The Metadata field allows to create custom UI elements in the OVD Administration Console to configure the Terraform Jinja2 template.

It is defined as a Json document containing a list of fields to display.

Each field is defined with a map containing:

id: The variable name
name: The caption to display in the Administration Console
type: The type of variable, one of text, password, integer, bool, select
defaultValue: The default value
values: (optional) lists all the possible values for a select field
required: (optional) true or false indicates if the field is required or not. Defaults to true.

Example:

[
    {
        "id": "image",
        "name": "Image Id",
        "type": "text",
        "defaultValue": "ami-"
    },
    {
        "id": "api_token",
        "name": "API Token",
        "type": "password"
    },
    {
        "id": "thin",
        "name": "Thin provisioning",
        "type": "bool",
        "defaultValue": true
    },
    {
        "id": "cores",
        "name": "Number of CPU Cores",
        "type": "integer",
        "defaultValue": 8
    },
    {
        "id": "tenancy",
        "name": "Tenancy of the instance",
        "type": "select",
        "values": ["dedicated", "default", "host"],
        "defaultValue": "default"
    }
]

How to stop Terraform deployment¶

Terraform deployment is a blocking action that may take some time to complete. In some cases, aborting the process may be necessary.

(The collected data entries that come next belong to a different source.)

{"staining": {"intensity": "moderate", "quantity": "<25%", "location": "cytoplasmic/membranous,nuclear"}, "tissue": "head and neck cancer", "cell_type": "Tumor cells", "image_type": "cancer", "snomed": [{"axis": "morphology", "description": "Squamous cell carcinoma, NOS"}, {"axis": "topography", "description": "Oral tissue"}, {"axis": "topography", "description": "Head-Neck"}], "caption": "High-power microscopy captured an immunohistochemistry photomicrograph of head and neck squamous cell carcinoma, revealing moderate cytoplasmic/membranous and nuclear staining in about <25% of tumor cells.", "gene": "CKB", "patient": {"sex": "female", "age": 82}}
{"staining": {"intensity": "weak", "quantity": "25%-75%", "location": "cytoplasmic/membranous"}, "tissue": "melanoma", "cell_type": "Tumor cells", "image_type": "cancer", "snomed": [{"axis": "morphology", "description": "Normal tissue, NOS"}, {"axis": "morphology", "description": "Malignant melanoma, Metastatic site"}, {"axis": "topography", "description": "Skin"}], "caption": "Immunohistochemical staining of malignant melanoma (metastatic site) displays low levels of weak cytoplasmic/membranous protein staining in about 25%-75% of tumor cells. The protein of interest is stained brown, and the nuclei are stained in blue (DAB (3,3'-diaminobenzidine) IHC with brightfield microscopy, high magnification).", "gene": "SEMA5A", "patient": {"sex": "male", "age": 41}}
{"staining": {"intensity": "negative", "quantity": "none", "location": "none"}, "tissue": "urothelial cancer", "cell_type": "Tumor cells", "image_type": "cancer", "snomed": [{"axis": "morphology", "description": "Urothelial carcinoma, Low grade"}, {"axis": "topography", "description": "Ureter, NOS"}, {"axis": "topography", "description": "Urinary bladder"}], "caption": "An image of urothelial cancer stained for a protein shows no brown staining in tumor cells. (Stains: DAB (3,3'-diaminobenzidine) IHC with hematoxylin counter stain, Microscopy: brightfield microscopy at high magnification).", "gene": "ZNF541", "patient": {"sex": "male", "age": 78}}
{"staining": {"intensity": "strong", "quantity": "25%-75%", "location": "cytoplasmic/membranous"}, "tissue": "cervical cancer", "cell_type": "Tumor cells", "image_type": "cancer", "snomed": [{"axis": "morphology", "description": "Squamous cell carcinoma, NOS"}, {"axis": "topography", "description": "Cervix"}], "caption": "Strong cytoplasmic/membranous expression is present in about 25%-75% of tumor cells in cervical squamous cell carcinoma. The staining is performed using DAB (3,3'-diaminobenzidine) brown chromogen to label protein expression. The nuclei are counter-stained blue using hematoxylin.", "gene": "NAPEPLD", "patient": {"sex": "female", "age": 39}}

In the Provisioning page, under the Platform management section, an orange status indicator shows that the plaform is busy and which Ovd Agent is managing the action. You can click on Abort Execution to stop Terraform.

Warning

Stopping the pending action can leave your infrastructure in an inconsistent state. This might result in:

Partially applied changes.
Resources not being properly created, updated, or destroyed.
Terraform being locked.

Manual intervention may be required to fix the state, so unless absolutely necessary, it is recommended to allow the action to complete.